**Problem requirements:**
Everything from the line holding "right eye: (234, 305)" through the last line below is needed; please reproduce those lines exactly, adding nothing.

==== Data records

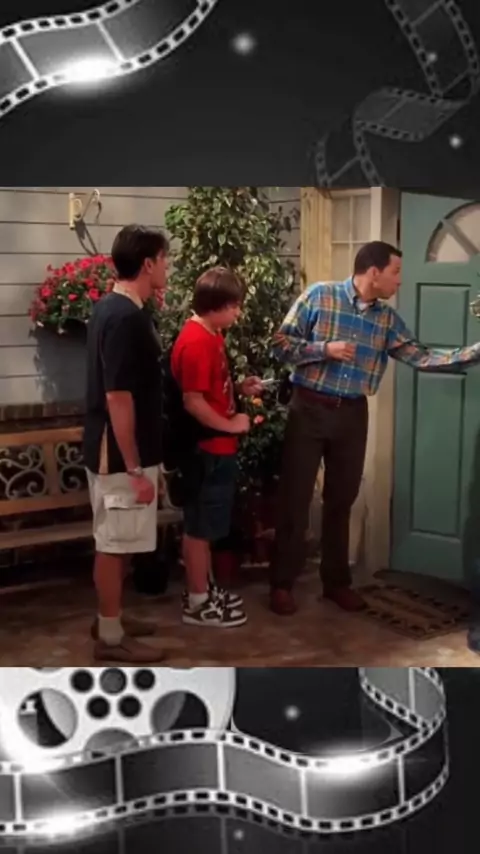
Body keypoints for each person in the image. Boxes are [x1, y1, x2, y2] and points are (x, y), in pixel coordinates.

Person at [269, 240, 480, 616]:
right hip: (308, 408)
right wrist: (324, 349)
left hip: (352, 414)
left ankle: (336, 583)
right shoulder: (319, 296)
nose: (400, 281)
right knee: (295, 500)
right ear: (373, 272)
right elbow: (280, 344)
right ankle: (282, 584)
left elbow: (423, 357)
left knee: (342, 500)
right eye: (396, 272)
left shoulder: (386, 320)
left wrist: (475, 351)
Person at [83, 224, 168, 662]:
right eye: (165, 259)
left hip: (124, 451)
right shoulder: (123, 318)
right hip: (117, 456)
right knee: (113, 545)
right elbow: (118, 396)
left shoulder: (116, 308)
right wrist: (134, 468)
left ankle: (110, 619)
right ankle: (112, 638)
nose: (168, 267)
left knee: (122, 540)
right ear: (148, 264)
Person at [171, 266, 264, 627]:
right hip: (206, 449)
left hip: (218, 447)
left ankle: (205, 589)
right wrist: (231, 424)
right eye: (234, 305)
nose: (238, 312)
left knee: (208, 526)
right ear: (216, 305)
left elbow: (210, 389)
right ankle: (197, 601)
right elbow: (193, 401)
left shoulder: (213, 335)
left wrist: (238, 389)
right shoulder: (196, 342)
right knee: (199, 527)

========

**Answer below:**
right eye: (234, 305)
nose: (238, 312)
left knee: (208, 526)
right ear: (216, 305)
left elbow: (210, 389)
right ankle: (197, 601)
right elbow: (193, 401)
left shoulder: (213, 335)
left wrist: (238, 389)
right shoulder: (196, 342)
right knee: (199, 527)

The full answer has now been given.